This is the eleventh of our 12 Days of Handbook Updates that take you through 12 important topics for employers as we round out the year.
Artificial Intelligence (AI) is reshaping the landscape of employment, streamlining processes, and enhancing decision-making. However, President Biden's recent executive order and "Blueprint for an AI Bill of Rights" serve as a crucial reminder that the unbridled use of AI in employment may inadvertently lead to discrimination.

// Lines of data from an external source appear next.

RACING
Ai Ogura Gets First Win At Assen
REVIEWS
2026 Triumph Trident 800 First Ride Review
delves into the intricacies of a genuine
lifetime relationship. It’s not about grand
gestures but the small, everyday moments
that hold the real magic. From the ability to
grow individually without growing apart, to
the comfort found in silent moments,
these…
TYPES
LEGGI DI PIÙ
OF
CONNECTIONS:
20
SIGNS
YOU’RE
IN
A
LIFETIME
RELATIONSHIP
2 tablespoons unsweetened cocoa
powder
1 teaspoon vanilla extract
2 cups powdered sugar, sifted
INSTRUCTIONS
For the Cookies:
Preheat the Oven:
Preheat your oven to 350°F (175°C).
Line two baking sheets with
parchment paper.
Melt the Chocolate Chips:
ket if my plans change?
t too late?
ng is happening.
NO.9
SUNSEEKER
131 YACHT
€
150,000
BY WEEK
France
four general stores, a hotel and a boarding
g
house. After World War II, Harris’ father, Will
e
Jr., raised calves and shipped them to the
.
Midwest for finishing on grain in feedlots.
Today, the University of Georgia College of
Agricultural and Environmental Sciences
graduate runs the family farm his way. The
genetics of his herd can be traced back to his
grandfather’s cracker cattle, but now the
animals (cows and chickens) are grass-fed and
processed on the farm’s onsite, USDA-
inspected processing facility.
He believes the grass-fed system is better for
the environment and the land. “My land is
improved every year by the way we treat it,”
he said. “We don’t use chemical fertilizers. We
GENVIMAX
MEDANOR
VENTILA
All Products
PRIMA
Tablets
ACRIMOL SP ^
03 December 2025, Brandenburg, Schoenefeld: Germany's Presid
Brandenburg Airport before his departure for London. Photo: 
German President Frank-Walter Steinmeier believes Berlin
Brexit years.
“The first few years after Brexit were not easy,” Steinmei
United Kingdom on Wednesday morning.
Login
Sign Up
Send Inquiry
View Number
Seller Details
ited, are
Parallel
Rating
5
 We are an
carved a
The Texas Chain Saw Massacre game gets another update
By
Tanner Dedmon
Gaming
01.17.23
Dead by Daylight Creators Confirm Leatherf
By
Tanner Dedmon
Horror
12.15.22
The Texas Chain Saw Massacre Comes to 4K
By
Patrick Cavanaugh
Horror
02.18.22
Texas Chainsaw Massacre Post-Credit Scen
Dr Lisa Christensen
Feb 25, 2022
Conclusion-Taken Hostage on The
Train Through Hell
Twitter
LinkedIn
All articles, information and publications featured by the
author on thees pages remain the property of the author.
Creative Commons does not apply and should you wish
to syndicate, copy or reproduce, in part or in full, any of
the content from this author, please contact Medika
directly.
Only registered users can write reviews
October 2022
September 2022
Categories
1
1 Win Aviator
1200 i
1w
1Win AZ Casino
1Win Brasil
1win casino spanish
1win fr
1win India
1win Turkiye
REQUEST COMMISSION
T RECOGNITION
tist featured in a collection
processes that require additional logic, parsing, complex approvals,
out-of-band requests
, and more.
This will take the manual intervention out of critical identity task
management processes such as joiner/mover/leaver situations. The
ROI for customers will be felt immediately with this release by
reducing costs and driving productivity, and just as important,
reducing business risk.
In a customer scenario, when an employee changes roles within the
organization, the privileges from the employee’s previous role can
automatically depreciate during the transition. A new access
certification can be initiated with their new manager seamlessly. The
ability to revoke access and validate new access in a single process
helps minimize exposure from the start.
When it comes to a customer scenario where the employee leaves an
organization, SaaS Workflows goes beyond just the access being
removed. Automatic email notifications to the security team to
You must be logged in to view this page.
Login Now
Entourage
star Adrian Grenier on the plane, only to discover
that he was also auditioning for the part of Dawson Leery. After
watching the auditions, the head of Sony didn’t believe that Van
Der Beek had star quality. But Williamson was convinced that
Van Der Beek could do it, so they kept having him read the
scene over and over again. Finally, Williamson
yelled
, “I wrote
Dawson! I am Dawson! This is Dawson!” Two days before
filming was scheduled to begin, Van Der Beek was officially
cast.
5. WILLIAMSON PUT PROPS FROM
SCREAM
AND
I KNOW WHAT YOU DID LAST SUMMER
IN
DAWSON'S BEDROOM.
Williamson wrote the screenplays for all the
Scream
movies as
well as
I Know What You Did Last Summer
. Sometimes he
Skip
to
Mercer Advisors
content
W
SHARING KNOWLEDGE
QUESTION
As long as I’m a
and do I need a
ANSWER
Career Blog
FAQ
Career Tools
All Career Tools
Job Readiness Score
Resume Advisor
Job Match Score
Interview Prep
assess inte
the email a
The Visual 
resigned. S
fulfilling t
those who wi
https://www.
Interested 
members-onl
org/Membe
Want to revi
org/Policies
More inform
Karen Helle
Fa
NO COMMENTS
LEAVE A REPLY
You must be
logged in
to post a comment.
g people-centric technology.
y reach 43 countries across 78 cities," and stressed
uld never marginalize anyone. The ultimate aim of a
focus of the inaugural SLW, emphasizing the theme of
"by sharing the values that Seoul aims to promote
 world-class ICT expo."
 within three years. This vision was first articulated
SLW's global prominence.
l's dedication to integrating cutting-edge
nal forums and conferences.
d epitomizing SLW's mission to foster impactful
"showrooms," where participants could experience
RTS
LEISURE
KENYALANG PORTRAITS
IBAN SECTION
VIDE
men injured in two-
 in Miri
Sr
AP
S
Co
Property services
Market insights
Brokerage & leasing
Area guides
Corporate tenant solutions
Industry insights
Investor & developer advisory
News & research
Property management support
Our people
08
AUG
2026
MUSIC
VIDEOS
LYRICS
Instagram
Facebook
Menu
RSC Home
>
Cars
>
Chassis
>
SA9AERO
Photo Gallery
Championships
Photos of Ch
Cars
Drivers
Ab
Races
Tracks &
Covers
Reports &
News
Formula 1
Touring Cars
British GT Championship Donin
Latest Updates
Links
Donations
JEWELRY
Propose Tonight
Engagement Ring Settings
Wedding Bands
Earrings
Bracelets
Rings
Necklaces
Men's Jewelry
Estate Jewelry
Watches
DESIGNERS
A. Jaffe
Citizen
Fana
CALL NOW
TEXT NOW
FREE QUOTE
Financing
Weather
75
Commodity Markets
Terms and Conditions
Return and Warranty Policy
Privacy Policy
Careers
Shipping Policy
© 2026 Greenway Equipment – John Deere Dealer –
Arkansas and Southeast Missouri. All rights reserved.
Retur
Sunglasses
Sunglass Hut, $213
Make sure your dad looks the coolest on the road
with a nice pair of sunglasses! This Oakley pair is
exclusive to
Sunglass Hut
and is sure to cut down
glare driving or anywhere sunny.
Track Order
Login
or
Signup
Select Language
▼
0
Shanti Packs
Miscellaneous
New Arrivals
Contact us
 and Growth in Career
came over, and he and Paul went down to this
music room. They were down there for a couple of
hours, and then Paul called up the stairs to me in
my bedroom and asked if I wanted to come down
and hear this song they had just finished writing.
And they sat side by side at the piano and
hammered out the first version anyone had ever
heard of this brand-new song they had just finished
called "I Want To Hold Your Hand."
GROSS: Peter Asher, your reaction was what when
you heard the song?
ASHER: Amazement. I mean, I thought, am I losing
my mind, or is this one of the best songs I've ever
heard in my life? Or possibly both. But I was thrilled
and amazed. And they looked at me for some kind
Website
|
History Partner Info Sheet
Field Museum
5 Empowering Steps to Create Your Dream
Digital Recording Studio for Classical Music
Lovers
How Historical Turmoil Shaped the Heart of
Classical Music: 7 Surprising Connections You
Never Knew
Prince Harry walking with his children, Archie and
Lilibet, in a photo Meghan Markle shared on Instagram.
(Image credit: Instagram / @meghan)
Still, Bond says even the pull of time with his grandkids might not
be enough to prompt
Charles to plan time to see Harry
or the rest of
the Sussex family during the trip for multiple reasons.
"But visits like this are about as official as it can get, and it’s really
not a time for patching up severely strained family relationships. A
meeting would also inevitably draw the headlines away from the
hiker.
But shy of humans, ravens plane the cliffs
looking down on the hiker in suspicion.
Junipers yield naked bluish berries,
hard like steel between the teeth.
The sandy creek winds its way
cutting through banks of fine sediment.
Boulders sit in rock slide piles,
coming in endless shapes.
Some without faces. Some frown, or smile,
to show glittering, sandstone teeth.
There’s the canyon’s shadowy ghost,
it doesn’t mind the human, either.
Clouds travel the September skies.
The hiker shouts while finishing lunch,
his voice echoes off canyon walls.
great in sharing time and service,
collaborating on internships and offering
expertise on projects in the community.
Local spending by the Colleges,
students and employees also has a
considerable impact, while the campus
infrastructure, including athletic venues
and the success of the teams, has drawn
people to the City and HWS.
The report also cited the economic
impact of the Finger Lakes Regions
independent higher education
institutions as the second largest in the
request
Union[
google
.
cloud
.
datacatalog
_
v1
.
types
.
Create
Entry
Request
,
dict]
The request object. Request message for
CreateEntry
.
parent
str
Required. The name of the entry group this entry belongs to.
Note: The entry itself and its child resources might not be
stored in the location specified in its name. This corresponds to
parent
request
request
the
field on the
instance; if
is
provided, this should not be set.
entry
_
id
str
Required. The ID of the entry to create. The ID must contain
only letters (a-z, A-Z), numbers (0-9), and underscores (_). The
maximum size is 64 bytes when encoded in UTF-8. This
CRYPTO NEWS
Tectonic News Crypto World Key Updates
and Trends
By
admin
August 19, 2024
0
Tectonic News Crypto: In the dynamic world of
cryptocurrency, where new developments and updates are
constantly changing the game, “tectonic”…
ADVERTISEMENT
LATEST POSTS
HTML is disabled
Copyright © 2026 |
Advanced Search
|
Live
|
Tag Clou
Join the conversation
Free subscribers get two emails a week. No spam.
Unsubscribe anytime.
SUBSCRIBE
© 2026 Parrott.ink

President Biden's executive order, signed Oct. 30, 2023, discusses the role of AI in America’s future, and specifically discusses concerns about AI in the workplace. The executive order shares a number of concerns about AI’s use in the workforce, including worsening job quality, encouraging undue worker surveillance, and lessening market competition. And a major concern discussed in the executive order as well as in President Biden’s "Blueprint for an AI Bill of Rights" (Blueprint) is how AI’s algorithm could lead to inadvertent discrimination, particularly when it comes to hiring practices.
The Blueprint sheds additional light on how the use of AI could lead to discriminatory practices: “Algorithmic discrimination occurs when automated systems contribute to unjustified different treatment or impacts disfavoring people based on their race, color, ethnicity, sex (including…other classification[s] protected by law.[)] Depending on the specific circumstances, such algorithmic discrimination may violate legal protections.”
The executive order tasks several executive departments with helping employers mitigate the harms and maximize the benefits of AI in the workplace by providing “guidance to prevent employers from undercompensating workers, evaluating job applications unfairly, or impinging on workers’ ability to organize.”
For now, employers are encouraged to look at their hiring/application processes and see if AI plays a role. If so, ensure its use is not unintentionally discriminating against classes of applicants. Furthermore, employers should reflect on how AI is currently being used in the workplace and if a handbook policy limiting its use or providing guidelines is needed.
Some employers may be surprised to learn employees are already integrating AI into their everyday work. For example, ChatGPT drafted a paragraph in this post. Can you tell which one?